Exercise
Count each line below that has "select" anywhere in it. Answer with the total alone.

[[ Data records open ]]

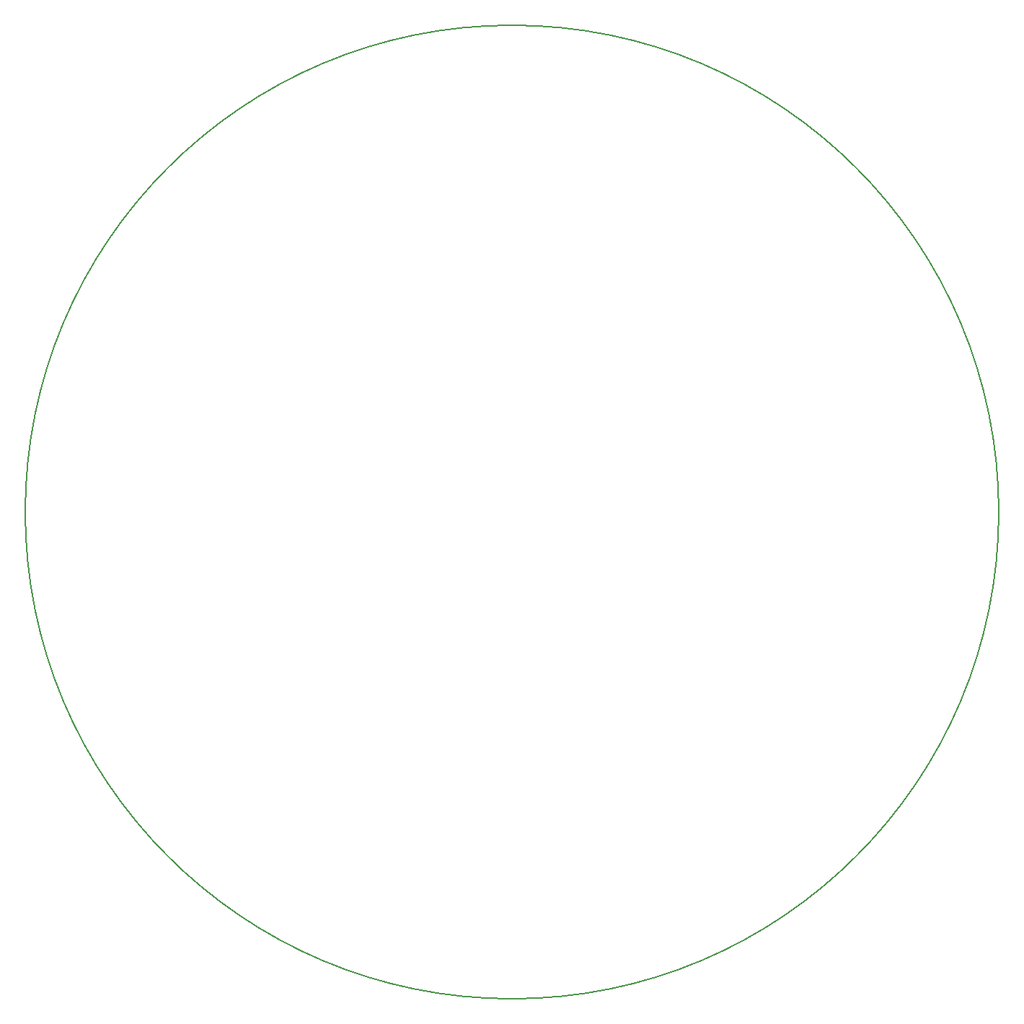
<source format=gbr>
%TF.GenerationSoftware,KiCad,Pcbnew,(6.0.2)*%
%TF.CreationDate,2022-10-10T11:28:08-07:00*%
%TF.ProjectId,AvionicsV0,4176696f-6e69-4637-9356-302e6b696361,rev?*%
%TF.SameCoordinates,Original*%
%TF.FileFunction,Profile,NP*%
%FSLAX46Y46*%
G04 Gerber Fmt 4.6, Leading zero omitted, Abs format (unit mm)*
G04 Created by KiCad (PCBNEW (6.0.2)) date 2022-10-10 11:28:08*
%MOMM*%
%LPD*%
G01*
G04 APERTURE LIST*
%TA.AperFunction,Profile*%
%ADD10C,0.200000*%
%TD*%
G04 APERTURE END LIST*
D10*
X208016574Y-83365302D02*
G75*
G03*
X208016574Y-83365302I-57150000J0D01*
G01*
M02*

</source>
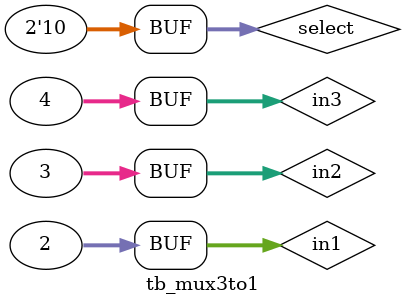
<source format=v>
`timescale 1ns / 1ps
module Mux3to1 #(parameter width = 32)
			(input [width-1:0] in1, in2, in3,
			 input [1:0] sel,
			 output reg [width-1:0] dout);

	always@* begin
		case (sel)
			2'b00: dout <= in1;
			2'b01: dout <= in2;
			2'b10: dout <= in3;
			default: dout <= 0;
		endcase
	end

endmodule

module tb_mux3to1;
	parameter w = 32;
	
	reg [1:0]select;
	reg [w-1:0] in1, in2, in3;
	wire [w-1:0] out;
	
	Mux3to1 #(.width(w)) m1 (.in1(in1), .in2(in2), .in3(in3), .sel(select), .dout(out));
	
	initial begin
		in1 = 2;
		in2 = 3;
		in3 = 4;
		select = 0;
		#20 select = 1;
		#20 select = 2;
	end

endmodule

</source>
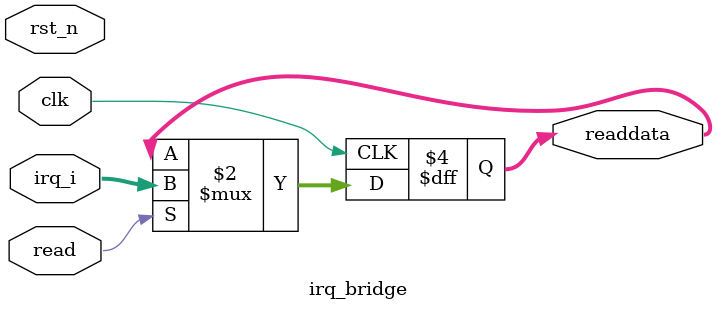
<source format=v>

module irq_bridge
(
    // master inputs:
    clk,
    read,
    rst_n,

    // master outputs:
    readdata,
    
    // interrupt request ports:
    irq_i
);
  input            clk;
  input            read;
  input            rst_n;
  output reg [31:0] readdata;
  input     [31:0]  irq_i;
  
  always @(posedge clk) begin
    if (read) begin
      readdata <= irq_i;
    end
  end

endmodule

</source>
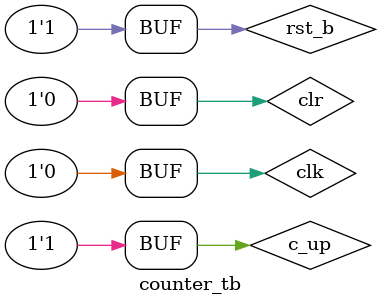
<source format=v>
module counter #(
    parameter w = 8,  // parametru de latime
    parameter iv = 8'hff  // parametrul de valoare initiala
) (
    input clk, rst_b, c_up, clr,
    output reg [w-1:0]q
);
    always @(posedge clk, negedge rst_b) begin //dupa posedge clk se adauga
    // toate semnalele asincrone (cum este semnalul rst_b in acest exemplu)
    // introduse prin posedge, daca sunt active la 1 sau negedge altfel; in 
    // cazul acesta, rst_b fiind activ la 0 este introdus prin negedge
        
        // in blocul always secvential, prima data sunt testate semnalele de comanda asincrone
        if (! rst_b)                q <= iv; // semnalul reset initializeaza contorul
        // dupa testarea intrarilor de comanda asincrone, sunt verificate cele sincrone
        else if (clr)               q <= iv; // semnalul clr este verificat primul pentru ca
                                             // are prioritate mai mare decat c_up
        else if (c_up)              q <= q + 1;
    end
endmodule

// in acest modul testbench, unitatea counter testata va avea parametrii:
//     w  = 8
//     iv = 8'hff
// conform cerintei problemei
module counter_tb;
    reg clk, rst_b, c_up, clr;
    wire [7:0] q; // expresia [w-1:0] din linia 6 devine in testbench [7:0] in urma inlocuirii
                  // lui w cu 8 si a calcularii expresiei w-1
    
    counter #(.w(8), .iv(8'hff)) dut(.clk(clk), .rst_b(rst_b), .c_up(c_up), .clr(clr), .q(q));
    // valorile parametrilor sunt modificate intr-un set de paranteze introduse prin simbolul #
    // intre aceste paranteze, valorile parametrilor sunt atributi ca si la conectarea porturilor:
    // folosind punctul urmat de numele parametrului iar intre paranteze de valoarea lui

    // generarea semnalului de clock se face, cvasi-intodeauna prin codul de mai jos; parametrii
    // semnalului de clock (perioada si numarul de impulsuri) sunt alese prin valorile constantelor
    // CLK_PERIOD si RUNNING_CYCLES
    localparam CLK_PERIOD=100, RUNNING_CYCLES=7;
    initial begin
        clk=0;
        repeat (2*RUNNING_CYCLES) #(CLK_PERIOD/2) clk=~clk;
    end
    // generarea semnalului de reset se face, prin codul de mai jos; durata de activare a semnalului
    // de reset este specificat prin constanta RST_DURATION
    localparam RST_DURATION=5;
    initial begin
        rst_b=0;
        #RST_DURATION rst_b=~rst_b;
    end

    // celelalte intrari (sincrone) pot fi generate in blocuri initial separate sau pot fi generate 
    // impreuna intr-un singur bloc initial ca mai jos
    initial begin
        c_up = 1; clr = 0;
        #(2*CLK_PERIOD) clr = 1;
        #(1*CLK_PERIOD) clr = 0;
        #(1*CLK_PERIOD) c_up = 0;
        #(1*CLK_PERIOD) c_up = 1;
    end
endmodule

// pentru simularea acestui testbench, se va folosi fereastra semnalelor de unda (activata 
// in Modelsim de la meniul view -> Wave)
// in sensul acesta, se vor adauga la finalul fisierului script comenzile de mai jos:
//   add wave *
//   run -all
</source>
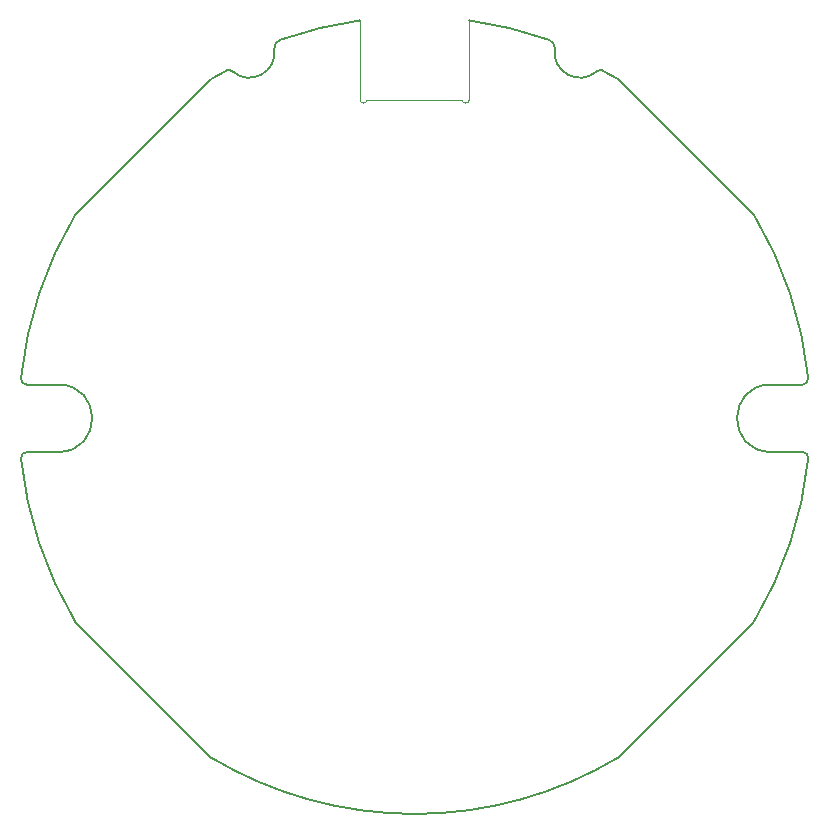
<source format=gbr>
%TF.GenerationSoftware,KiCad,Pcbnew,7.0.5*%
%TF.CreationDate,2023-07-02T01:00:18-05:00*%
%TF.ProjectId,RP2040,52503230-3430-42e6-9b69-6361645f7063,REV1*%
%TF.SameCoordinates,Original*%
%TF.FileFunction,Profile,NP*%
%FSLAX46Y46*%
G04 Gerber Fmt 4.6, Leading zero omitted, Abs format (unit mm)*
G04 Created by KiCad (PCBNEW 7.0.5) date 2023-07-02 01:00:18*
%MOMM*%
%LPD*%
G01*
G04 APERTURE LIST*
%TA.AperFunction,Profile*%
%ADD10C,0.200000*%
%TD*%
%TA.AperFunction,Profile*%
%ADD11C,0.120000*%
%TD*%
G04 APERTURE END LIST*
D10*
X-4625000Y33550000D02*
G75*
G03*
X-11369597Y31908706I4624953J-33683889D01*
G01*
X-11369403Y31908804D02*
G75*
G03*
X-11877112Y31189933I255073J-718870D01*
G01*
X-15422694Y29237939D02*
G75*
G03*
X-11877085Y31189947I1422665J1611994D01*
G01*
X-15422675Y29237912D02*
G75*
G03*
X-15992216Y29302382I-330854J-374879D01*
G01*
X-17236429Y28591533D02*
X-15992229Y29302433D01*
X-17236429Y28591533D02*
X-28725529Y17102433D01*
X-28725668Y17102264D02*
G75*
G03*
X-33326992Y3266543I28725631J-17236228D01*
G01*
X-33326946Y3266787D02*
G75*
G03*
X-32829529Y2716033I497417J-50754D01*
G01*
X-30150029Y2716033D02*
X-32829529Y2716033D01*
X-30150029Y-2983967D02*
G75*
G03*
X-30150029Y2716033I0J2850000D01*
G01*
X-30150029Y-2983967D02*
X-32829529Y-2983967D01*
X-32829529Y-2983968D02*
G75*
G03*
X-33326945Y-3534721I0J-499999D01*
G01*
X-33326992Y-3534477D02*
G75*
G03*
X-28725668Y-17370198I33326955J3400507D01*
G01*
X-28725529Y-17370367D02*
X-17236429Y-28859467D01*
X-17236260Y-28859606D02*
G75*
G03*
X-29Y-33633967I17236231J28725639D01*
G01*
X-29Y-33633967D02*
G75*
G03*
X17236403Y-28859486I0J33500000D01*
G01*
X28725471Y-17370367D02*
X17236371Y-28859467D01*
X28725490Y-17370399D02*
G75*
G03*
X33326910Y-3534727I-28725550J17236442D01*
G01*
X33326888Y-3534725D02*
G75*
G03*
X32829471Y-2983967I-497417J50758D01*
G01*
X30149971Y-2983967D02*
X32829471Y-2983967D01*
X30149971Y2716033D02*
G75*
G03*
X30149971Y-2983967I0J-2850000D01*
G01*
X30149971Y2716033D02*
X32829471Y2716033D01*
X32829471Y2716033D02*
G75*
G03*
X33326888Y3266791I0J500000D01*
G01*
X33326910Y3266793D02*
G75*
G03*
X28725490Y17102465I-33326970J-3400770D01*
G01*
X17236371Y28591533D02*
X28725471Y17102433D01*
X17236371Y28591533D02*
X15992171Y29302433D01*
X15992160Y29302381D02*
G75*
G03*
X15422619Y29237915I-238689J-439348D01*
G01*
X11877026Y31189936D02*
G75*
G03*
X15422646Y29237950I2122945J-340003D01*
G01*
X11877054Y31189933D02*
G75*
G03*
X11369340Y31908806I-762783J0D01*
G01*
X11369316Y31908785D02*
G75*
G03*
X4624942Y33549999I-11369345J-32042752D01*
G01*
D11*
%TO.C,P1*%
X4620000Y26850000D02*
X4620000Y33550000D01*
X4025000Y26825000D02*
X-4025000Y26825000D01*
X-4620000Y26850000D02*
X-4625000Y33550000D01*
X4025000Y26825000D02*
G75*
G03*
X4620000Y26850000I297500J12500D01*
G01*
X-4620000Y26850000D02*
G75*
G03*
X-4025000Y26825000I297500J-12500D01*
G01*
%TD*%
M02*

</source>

[[ Data records closed ]]

Written solution
5